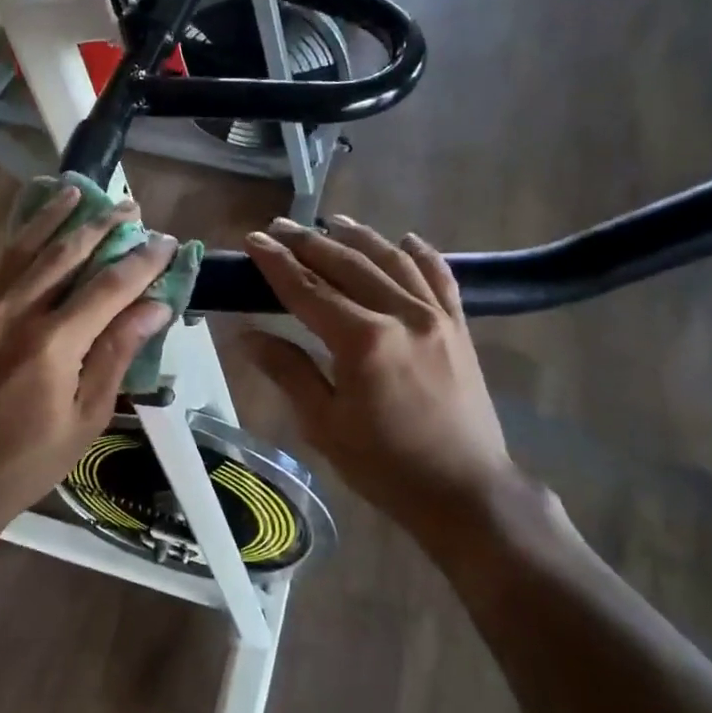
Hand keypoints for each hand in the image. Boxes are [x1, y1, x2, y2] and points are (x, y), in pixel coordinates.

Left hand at [0, 186, 177, 529]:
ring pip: (28, 249)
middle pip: (66, 254)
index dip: (142, 262)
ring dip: (57, 218)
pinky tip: (37, 225)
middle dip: (102, 226)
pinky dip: (24, 238)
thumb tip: (155, 308)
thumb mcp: (88, 415)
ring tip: (81, 192)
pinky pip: (4, 266)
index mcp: (53, 343)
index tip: (169, 242)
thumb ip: (118, 354)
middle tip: (132, 207)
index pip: (109, 287)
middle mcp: (19, 313)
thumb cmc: (30, 460)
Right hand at [241, 215, 512, 531]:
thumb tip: (246, 336)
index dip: (277, 263)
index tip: (253, 240)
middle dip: (309, 243)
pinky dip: (420, 254)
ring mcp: (437, 317)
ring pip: (393, 261)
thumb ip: (288, 371)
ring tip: (332, 222)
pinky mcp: (459, 328)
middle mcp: (401, 315)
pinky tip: (406, 240)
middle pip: (348, 265)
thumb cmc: (385, 466)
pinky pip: (439, 277)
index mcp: (363, 341)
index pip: (309, 289)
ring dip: (359, 238)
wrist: (465, 491)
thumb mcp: (324, 424)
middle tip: (280, 226)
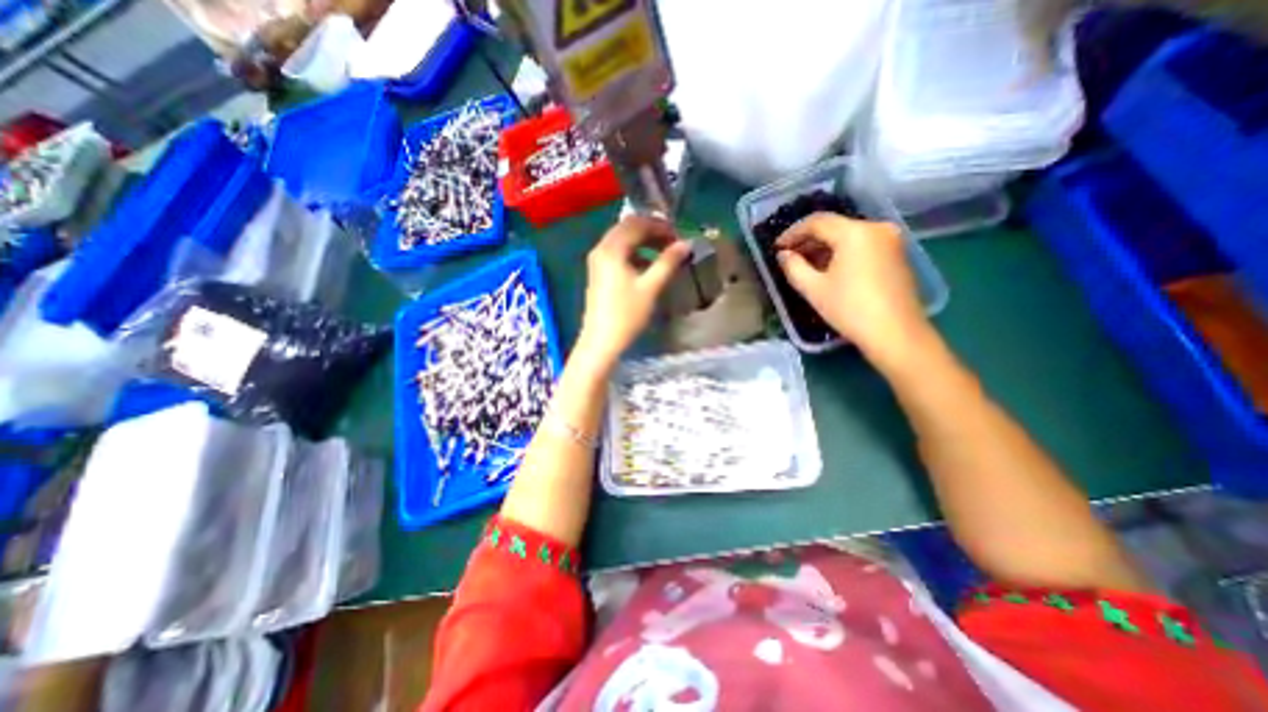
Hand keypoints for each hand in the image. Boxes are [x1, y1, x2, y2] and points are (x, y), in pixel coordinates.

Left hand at [580, 213, 689, 362]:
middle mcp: (601, 249)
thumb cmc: (626, 315)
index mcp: (612, 249)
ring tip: (664, 253)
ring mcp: (597, 261)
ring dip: (644, 242)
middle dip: (652, 231)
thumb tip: (685, 244)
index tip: (678, 236)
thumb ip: (668, 262)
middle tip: (673, 242)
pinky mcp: (599, 273)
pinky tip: (648, 267)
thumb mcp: (650, 287)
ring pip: (622, 241)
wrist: (601, 342)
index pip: (637, 223)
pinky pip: (618, 254)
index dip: (660, 226)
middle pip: (627, 228)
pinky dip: (635, 254)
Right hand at [773, 210, 929, 367]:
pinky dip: (841, 252)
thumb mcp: (813, 289)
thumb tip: (783, 255)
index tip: (777, 248)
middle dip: (808, 240)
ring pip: (848, 235)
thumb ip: (793, 267)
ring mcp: (890, 240)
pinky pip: (861, 244)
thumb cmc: (850, 309)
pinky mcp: (897, 254)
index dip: (792, 233)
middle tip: (788, 256)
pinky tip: (828, 268)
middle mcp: (876, 227)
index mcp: (855, 232)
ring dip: (824, 247)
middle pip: (834, 226)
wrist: (896, 334)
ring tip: (804, 264)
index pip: (817, 222)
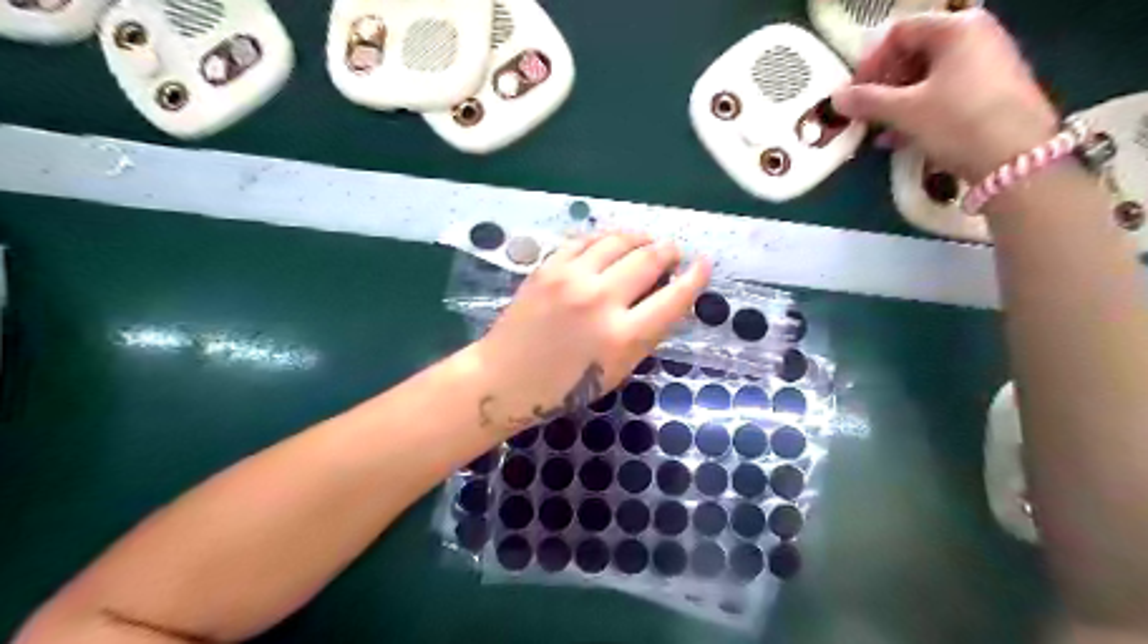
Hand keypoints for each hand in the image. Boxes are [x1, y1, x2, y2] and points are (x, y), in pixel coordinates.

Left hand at [472, 234, 709, 434]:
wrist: (504, 378)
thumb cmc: (563, 387)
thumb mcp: (616, 371)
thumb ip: (644, 335)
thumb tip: (665, 299)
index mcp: (623, 337)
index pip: (674, 298)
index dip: (695, 278)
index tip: (703, 265)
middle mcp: (601, 301)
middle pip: (649, 260)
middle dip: (668, 252)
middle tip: (672, 252)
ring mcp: (572, 279)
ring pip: (619, 241)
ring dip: (640, 238)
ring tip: (646, 241)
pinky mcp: (548, 268)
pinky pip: (585, 241)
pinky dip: (604, 240)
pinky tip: (610, 244)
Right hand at [837, 7, 1055, 181]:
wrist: (1015, 159)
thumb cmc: (957, 122)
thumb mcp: (905, 111)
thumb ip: (867, 101)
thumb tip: (836, 97)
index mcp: (957, 28)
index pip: (900, 32)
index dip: (870, 61)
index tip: (854, 92)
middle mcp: (976, 37)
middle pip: (914, 53)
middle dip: (883, 84)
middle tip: (865, 111)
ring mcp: (987, 64)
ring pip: (927, 77)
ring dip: (896, 102)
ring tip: (879, 130)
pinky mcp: (991, 92)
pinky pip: (944, 93)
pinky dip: (918, 111)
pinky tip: (900, 138)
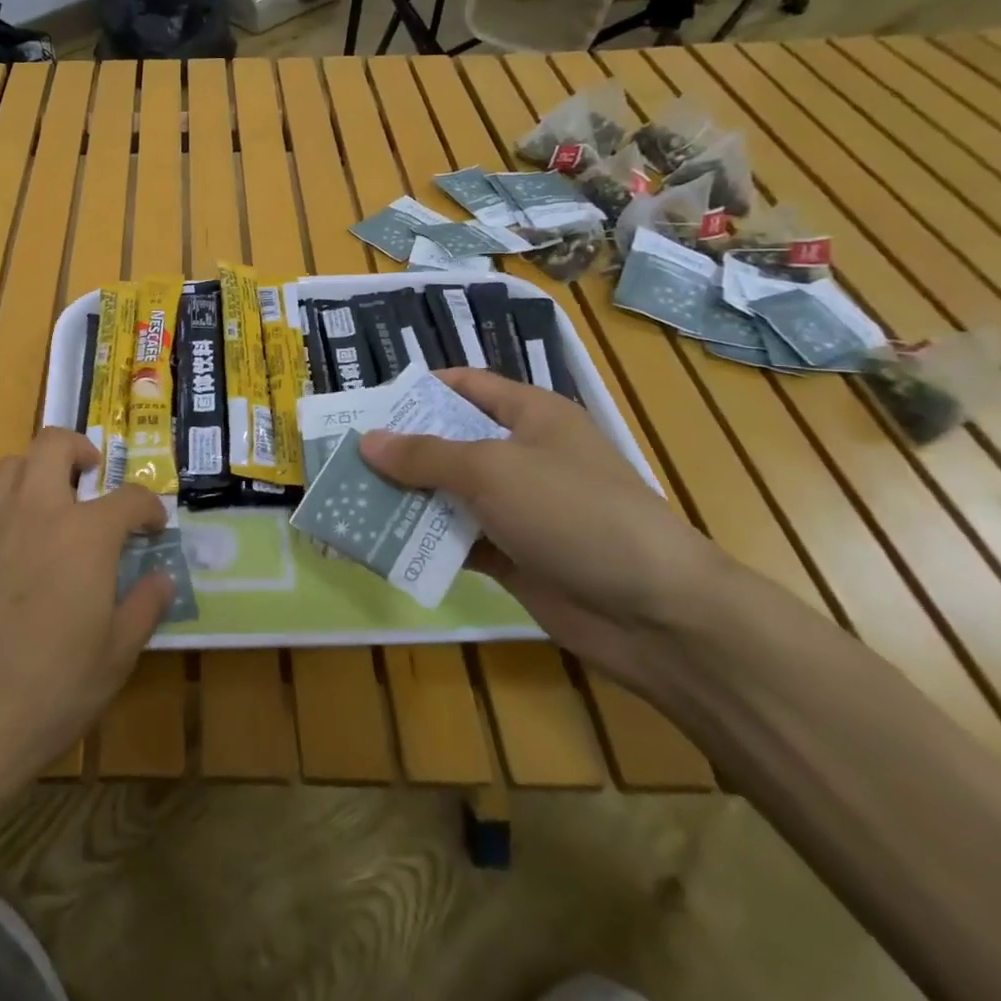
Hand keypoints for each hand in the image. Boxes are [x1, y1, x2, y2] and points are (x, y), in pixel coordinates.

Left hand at [0, 427, 171, 790]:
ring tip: (57, 503)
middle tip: (94, 480)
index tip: (154, 526)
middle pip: (54, 444)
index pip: (129, 496)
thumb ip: (143, 607)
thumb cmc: (52, 688)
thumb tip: (161, 579)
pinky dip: (13, 504)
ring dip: (39, 468)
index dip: (149, 507)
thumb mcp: (116, 655)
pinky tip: (24, 549)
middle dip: (80, 450)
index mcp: (86, 533)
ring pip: (14, 464)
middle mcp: (39, 512)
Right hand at [361, 369, 727, 682]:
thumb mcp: (492, 470)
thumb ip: (425, 456)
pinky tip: (381, 544)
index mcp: (530, 415)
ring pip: (449, 494)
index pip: (466, 386)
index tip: (368, 406)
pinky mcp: (515, 556)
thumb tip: (368, 441)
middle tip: (344, 457)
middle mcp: (523, 455)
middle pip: (449, 442)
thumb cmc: (574, 512)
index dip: (419, 391)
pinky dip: (424, 542)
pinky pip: (458, 540)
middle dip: (400, 450)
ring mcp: (519, 509)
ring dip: (406, 499)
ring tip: (349, 500)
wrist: (656, 613)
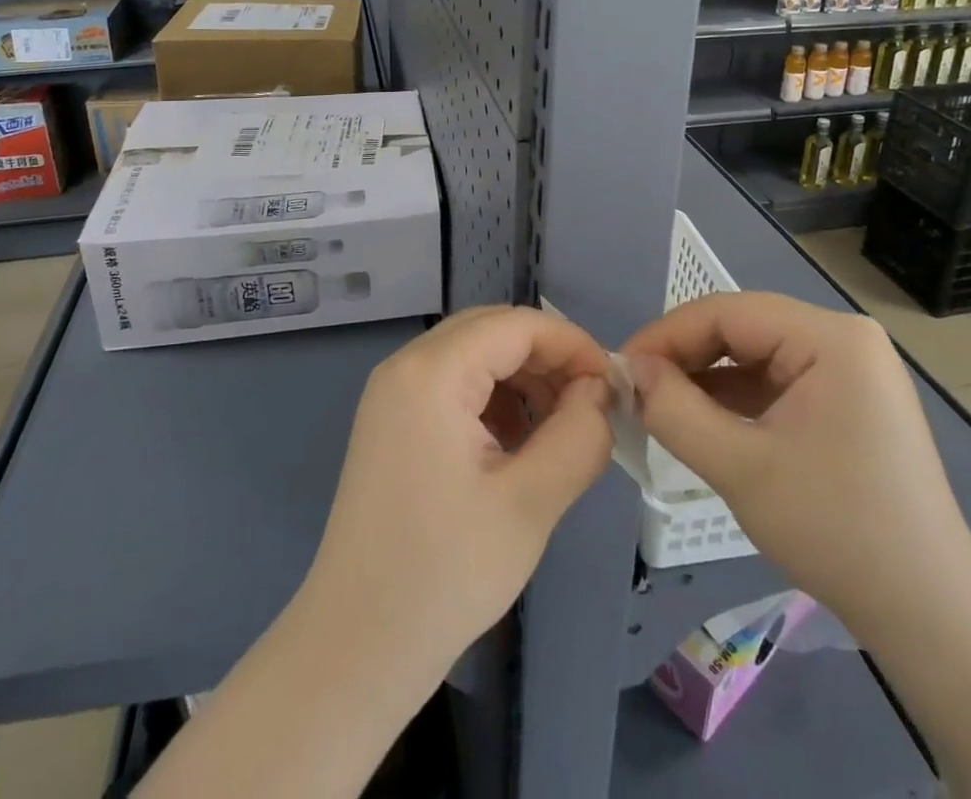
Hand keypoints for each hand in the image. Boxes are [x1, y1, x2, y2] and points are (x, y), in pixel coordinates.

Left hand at [303, 305, 613, 675]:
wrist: (356, 646)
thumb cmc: (445, 573)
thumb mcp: (530, 504)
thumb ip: (578, 435)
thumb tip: (600, 391)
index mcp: (432, 372)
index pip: (516, 325)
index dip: (572, 344)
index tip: (613, 386)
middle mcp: (406, 365)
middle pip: (492, 331)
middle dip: (548, 358)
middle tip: (590, 405)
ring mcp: (393, 393)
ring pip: (474, 354)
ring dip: (522, 378)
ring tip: (559, 428)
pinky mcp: (391, 421)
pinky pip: (453, 383)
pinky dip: (494, 398)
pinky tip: (517, 443)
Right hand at [621, 292, 970, 635]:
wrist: (928, 614)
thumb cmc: (836, 531)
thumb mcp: (741, 469)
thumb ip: (675, 411)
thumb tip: (631, 371)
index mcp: (832, 338)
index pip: (728, 312)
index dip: (668, 334)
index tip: (623, 368)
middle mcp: (844, 338)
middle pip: (743, 328)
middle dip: (686, 356)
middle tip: (638, 389)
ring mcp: (850, 369)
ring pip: (756, 354)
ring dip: (706, 377)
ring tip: (661, 405)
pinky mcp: (848, 399)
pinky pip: (777, 380)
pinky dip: (736, 397)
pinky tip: (703, 419)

§

Starting with the line above that holds "pinky mcp: (459, 328)", restate each line word for word up to and including the line that holds "ring tip: (664, 253)". Drop the pictures.

pinky mcp: (459, 328)
middle mcp: (401, 315)
pinky tip: (406, 240)
middle pip: (348, 265)
thumb cmc: (385, 466)
pinky pip: (439, 277)
index mcp: (363, 341)
index pip: (309, 289)
ring dip: (359, 238)
wrist: (465, 491)
thumb mcp: (324, 424)
middle tip: (280, 226)
Hand keypoints for each hand in the image. Boxes are [x1, y1, x2, y2] and points are (x, y), in pixel coordinates.

Left hand at [580, 213, 689, 362]:
middle mcp: (601, 249)
thumb cmc: (626, 315)
index mcp: (612, 249)
ring tip: (664, 253)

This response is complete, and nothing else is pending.